Rezension

Der Bär zwischen uns

Cascadia -

Cascadia
von Julia Phillips

Bewertet mit 3 Sternen

Schneeweißchen und Rosenrot gehört mit zu meinen Lieblingsmärchen. Ich mag vor allem die Szenerie dieser einfach lebenden Mädchen mitten im Wald, die so schön wie gut oder gut wie schön sind. Zu allen Tieren und Lebewesen haben sie ein gutes Verhältnis - bis auf den fiesen Zwerg, dem trotzdem immer geholfen wird. Und dann dieser verzauberte Prinz im Bärenpelz. Natürlich werden die Mädchen für ihr Gutsein und ihre Schönheit belohnt mit Prinzen und Traumhochzeit. Mir erschließt sich sofort, warum Julia Phillips einen Auszug aus diesem Grimm’schen Märchen ihrer Bärenmähr voranstellt. Die Schwestern Sam und Elena könnten ebenfalls einen Prinzen gebrauchen, der sie aus ihren schwierigen Verhältnissen herausholt. Sie leben zwar auf einem idyllischen Fleckchen Erde umgeben vor allem von Wasser, doch die Pflege ihrer schwerkranken Mutter fordert den Mädchen alles ab. Das Geld ist knapp und die Träume groß. Sam kann an nichts anderes denken, als dass sich das Leben endlich wandeln möge. Wie ein Mantra trägt sie die Verabredung zwischen sich und ihrer Schwester durch den eintönigen Alltag: Irgendwann, wenn die Mutter nicht mehr ist, kann das Haus und Grundstück zu Geld gemacht werden und sie beide die Insel für immer verlassen. Doch eines Tages schwimmt ein Bär auf die Insel und bringt viel zu viele Veränderungen. Er hat sich ausgerechnet das schäbige Haus von Sam und Elena für regelmäßige Besuche ausgesucht. Während Sam vor allem Angst und Schrecken verspürt, macht sich bei Elena eine große Faszination für das riesige Tier breit. Und plötzlich muss Sam erkennen, dass sie die Beziehung zu ihrer Schwester völlig falsch eingeschätzt hat.

Geschwister haben es der Autorin anscheinend angetan. In ihrem Debütroman „Das Verschwinden der Erde“ werden zwei Schwestern am anderen Ende der Welt entführt und wiedergefunden. In „Cascadia“ scheint das Band zweier Schwestern engstens miteinander verknüpft und gerät durch einen Bären in gefährliche Schwingungen.

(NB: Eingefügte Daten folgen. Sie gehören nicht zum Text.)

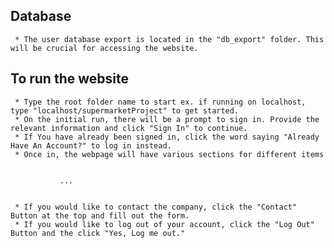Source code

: ## Database
     * The user database export is located in the "db_export" folder. This will be crucial for accessing the website.

##  To run the website
     * Type the root folder name to start ex. if running on localhost, type "localhost/supermarketProject" to get started.
     * On the initial run, there will be a prompt to sign in. Provide the relevant information and click "Sign In" to continue.
     * If You have already been signed in, click the word saying "Already Have An Account?" to log in instead.
     * Once in, the webpage will have various sections for different items


               ...


     * If you would like to contact the company, click the "Contact" Button at the top and fill out the form.
     * If you would like to log out of your account, click the "Log Out" Button and the click "Yes, Log me out."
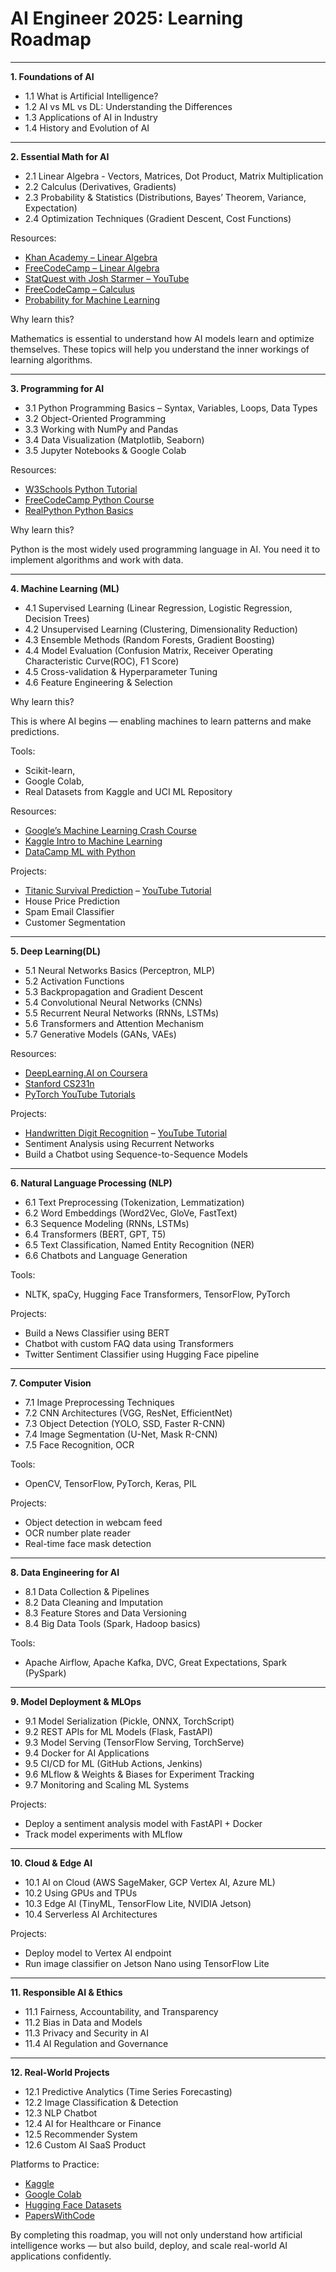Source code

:
# **AI Engineer 2025: Learning Roadmap**

---

**1. Foundations of AI**

* 1.1 What is Artificial Intelligence?
* 1.2 AI vs ML vs DL: Understanding the Differences
* 1.3 Applications of AI in Industry
* 1.4 History and Evolution of AI

---

**2. Essential Math for AI**

* 2.1 Linear Algebra - Vectors, Matrices, Dot Product, Matrix Multiplication
* 2.2 Calculus (Derivatives, Gradients)
* 2.3 Probability & Statistics (Distributions, Bayes’ Theorem, Variance, Expectation)
* 2.4 Optimization Techniques (Gradient Descent, Cost Functions)

Resources:

*   [Khan Academy – Linear Algebra](https://www.khanacademy.org/math/linear-algebra)    
*   [FreeCodeCamp – Linear Algebra](https://www.youtube.com/watch?v=HEfHFsfGXjs)    
*   [StatQuest with Josh Starmer – YouTube](https://www.youtube.com/user/joshstarmer)    
*   [FreeCodeCamp – Calculus](https://www.youtube.com/watch?v=WUvTyaaNkzM)    
*   [Probability for Machine Learning](https://machinelearningmastery.com/probability-for-machine-learning/)

Why learn this? 

Mathematics is essential to understand how AI models learn and optimize themselves. These topics will help you understand the inner workings of learning algorithms.

---

**3. Programming for AI**

* 3.1 Python Programming Basics – Syntax, Variables, Loops, Data Types  
* 3.2 Object-Oriented Programming
* 3.3 Working with NumPy and Pandas
* 3.4 Data Visualization (Matplotlib, Seaborn)
* 3.5 Jupyter Notebooks & Google Colab

Resources:

*   [W3Schools Python Tutorial](https://www.w3schools.com/python/)
*   [FreeCodeCamp Python Course](https://www.youtube.com/watch?v=rfscVS0vtbw)    
*   [RealPython Python Basics](https://realpython.com/)

Why learn this?

Python is the most widely used programming language in AI. You need it to implement algorithms and work with data.

---

**4. Machine Learning (ML)**

* 4.1 Supervised Learning (Linear Regression, Logistic Regression, Decision Trees)
* 4.2 Unsupervised Learning (Clustering, Dimensionality Reduction)
* 4.3 Ensemble Methods (Random Forests, Gradient Boosting)
* 4.4 Model Evaluation (Confusion Matrix, Receiver Operating Characteristic Curve(ROC), F1 Score)
* 4.5 Cross-validation & Hyperparameter Tuning
* 4.6 Feature Engineering & Selection

Why learn this?

This is where AI begins — enabling machines to learn patterns and make predictions.

Tools:

* Scikit-learn, 
* Google Colab, 
* Real Datasets from Kaggle and UCI ML Repository

Resources:

*   [Google’s Machine Learning Crash Course](https://developers.google.com/machine-learning/crash-course)    
*   [Kaggle Intro to Machine Learning](https://www.kaggle.com/learn/intro-to-machine-learning)    
*   [DataCamp ML with Python](https://www.datacamp.com/courses/supervised-learning-with-scikit-learn)    

Projects:

*   [Titanic Survival Prediction](https://github.com/Ruban2205/titanic-classification) – [YouTube Tutorial](https://youtu.be/fATVVQfFyU0)    
*   House Price Prediction    
*   Spam Email Classifier    
*   Customer Segmentation

---

**5. Deep Learning(DL)**

* 5.1 Neural Networks Basics (Perceptron, MLP)
* 5.2 Activation Functions
* 5.3 Backpropagation and Gradient Descent
* 5.4 Convolutional Neural Networks (CNNs)
* 5.5 Recurrent Neural Networks (RNNs, LSTMs)
* 5.6 Transformers and Attention Mechanism
* 5.7 Generative Models (GANs, VAEs)

Resources:

*   [DeepLearning.AI on Coursera](https://www.coursera.org/specializations/deep-learning)    
*   [Stanford CS231n](https://cs231n.github.io/)    
*   [PyTorch YouTube Tutorials](https://www.youtube.com/c/PyTorch)    

Projects:

*   [Handwritten Digit Recognition](https://github.com/aakashjhawar/handwritten-digit-recognition) – [YouTube Tutorial](https://youtube.com/playlist?list=PLiWNvnK7PSPE--36RIdeHg8Sgg02w9chE)    
*   Sentiment Analysis using Recurrent Networks    
*   Build a Chatbot using Sequence-to-Sequence Models

---

**6. Natural Language Processing (NLP)**

* 6.1 Text Preprocessing (Tokenization, Lemmatization)
* 6.2 Word Embeddings (Word2Vec, GloVe, FastText)
* 6.3 Sequence Modeling (RNNs, LSTMs)
* 6.4 Transformers (BERT, GPT, T5)
* 6.5 Text Classification, Named Entity Recognition (NER)
* 6.6 Chatbots and Language Generation

Tools:

*   NLTK, spaCy, Hugging Face Transformers, TensorFlow, PyTorch
    
Projects:

*   Build a News Classifier using BERT    
*   Chatbot with custom FAQ data using Transformers    
*   Twitter Sentiment Classifier using Hugging Face pipeline
    
---

**7. Computer Vision**

* 7.1 Image Preprocessing Techniques
* 7.2 CNN Architectures (VGG, ResNet, EfficientNet)
* 7.3 Object Detection (YOLO, SSD, Faster R-CNN)
* 7.4 Image Segmentation (U-Net, Mask R-CNN)
* 7.5 Face Recognition, OCR

Tools:

*   OpenCV, TensorFlow, PyTorch, Keras, PIL
    

Projects:

*   Object detection in webcam feed    
*   OCR number plate reader    
*   Real-time face mask detection

---

**8. Data Engineering for AI**

* 8.1 Data Collection & Pipelines
* 8.2 Data Cleaning and Imputation
* 8.3 Feature Stores and Data Versioning
* 8.4 Big Data Tools (Spark, Hadoop basics)

Tools:

*   Apache Airflow, Apache Kafka, DVC, Great Expectations, Spark (PySpark)

---

**9. Model Deployment & MLOps**

* 9.1 Model Serialization (Pickle, ONNX, TorchScript)
* 9.2 REST APIs for ML Models (Flask, FastAPI)
* 9.3 Model Serving (TensorFlow Serving, TorchServe)
* 9.4 Docker for AI Applications
* 9.5 CI/CD for ML (GitHub Actions, Jenkins)
* 9.6 MLflow & Weights & Biases for Experiment Tracking
* 9.7 Monitoring and Scaling ML Systems

Projects:

*   Deploy a sentiment analysis model with FastAPI + Docker    
*   Track model experiments with MLflow
---

**10. Cloud & Edge AI**

* 10.1 AI on Cloud (AWS SageMaker, GCP Vertex AI, Azure ML)
* 10.2 Using GPUs and TPUs
* 10.3 Edge AI (TinyML, TensorFlow Lite, NVIDIA Jetson)
* 10.4 Serverless AI Architectures

Projects:

*   Deploy model to Vertex AI endpoint    
*   Run image classifier on Jetson Nano using TensorFlow Lite
---

**11. Responsible AI & Ethics**

* 11.1 Fairness, Accountability, and Transparency
* 11.2 Bias in Data and Models
* 11.3 Privacy and Security in AI
* 11.4 AI Regulation and Governance

---

**12. Real-World Projects**

* 12.1 Predictive Analytics (Time Series Forecasting)
* 12.2 Image Classification & Detection
* 12.3 NLP Chatbot
* 12.4 AI for Healthcare or Finance
* 12.5 Recommender System
* 12.6 Custom AI SaaS Product
<!-- * 12.7 Movie Recommendation System – [GitHub](https://github.com/NJ1219/Project-3-Movie-Recommender-System) – [YouTube Tutorial](https://youtu.be/kuC38ZCcbZI)  
* 12.8 Stock Price Prediction – [GitHub](https://github.com/Vatshayan/Final-Year-Machine-Learning-Stock-Price-Prediction-Project) – [YouTube Tutorial](https://youtu.be/s3CnE2tqQdo)  
* 12.9 Tweet Sentiment Analysis – [GitHub](https://github.com/chilas/tweet-analyza) – [YouTube Tutorial](https://youtu.be/4YGkfAd2iXM)  
* 12.10 Build Your Own Chatbot – [GitHub](https://github.com/vnk8071/E2E-AI-Chatbot) – [YouTube Tutorial](https://youtu.be/2e5pQqBvGco) -->

Platforms to Practice:

*   [Kaggle](https://www.kaggle.com/)    
*   [Google Colab](https://colab.research.google.com/)    
*   [Hugging Face Datasets](https://huggingface.co/datasets)    
*   [PapersWithCode](https://paperswithcode.com/)

By completing this roadmap, you will not only understand how artificial intelligence works — but also build, deploy, and scale real-world AI applications confidently.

Phillips lässt die Geschichte ganz aus der Perspektive von Sam erzählen. Die kleine Schwester, die zu ihrer großen, schlauen, beliebten Schwester aufschaut und von einem neuen, gemeinsamen Leben fern der Heimat träumt. Die kleine Schwester, die im Schatten ihrer großen Schwester steht. Sich selbst nichts zutraut, ganz auf den Rat und Zuspruch von Elena angewiesen ist. Als hätte Elena nicht genug zu schultern. Die Krankheit der Mutter lastet vor allem auf ihr. Die finanziellen Sorgen, der Haushalt, die Pflege. Während Sam träumt, stellt sich Elena der Realität und zerbricht daran. Anders vermag ich mir nicht zu erklären, dass sich die rationale Elena in diesen riesigen Bären verguckt und ihr Leben aufs Spiel setzt. So wird der Bär zum Sinnbild für die Beziehung der beiden Schwestern. Für Sam verkörpert er vor allem die Angst vor Veränderung, vor dem Verlust der Schwesternbeziehung. Für Elena ist es ein Abenteuer, ein Spiel mit dem Feuer, die Emanzipation von Vernunft und Verantwortung. Das Ende lässt sich verschiedentlich interpretieren. Ich persönlich würde nicht von einem märchenhaft glücklichen Ende sprechen. Vielleicht eher die Richtung: Am Ende bekommt jeder, was er verdient. Ich bleibe nachdenklich zurück, muss an meine eigene Schwester denken. Warum sind Beziehungen innerhalb der Familie manchmal so schwierig? Weil wir unseren Kindheitsrollen nicht entkommen? Reden und uns immer nur missverstehen? Nach außen haben Sam und Elena fest zusammengehalten, doch nach innen fehlte die echte Verbindung auf Augenhöhe.